Excellent point. Once of our reasons for moving here from SE was the school districts down there and was really worried we might end up with worse up here. It has worked out pretty well in the Hillman district. Much better than I ever anticipated. The hard part about making a choice in school systems up here is skewed data. Let's face it, you've got allot of kids from the back woods, coming from parents with little education themselves and do not see the value of an education, so those kids rarely excel or do much education-wise. The quality of teachers here is excellent though and do a very good job with the very culturally and priority diverse classrooms they have. That's Hillman though. There definitely are a few smaller school systems up here that are very questionable.

┄┄┄┄┄┄┄┄┄┄┄┄┄┄┄┄┄┄┄┄

> Work task A:
Answer these from the forum post about school districts, one line each, marked (i), (ii), (iii):
(i) Which school district does the writer say has worked out pretty well?
(ii) What does the writer call the hard part about choosing a school system up here?
(iii) How does the writer rate the quality of the teachers?
> Work task B: From the forum post about school districts, extract the stretch from "Excellent point. Once" through "are very questionable.".
> Work task C: List every favorable judgment the forum post about school districts makes of the Hillman district or its teachers, using the post's own words.

> Provided data:
┄┄┄┄┄┄┄┄┄┄┄┄┄┄┄┄┄┄┄┄

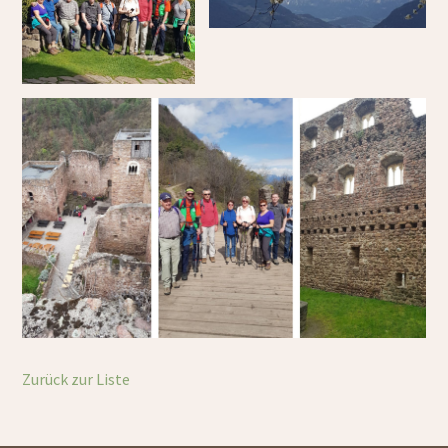
Zurück zur Liste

┄┄┄┄┄┄┄┄┄┄┄┄┄┄┄┄┄┄┄┄

> Your solution A:
(i) The Hillman district.
(ii) Skewed data.
(iii) Excellent.

> Your solution B:
Excellent point. Once of our reasons for moving here from SE was the school districts down there and was really worried we might end up with worse up here. It has worked out pretty well in the Hillman district. Much better than I ever anticipated. The hard part about making a choice in school systems up here is skewed data. Let's face it, you've got allot of kids from the back woods, coming from parents with little education themselves and do not see the value of an education, so those kids rarely excel or do much education-wise. The quality of teachers here is excellent though and do a very good job with the very culturally and priority diverse classrooms they have. That's Hillman though. There definitely are a few smaller school systems up here that are very questionable.

> Your solution C:
- It has worked out pretty well in the Hillman district.
- Much better than I ever anticipated.
- The quality of teachers here is excellent.
- The teachers do a very good job with the very culturally and priority diverse classrooms they have.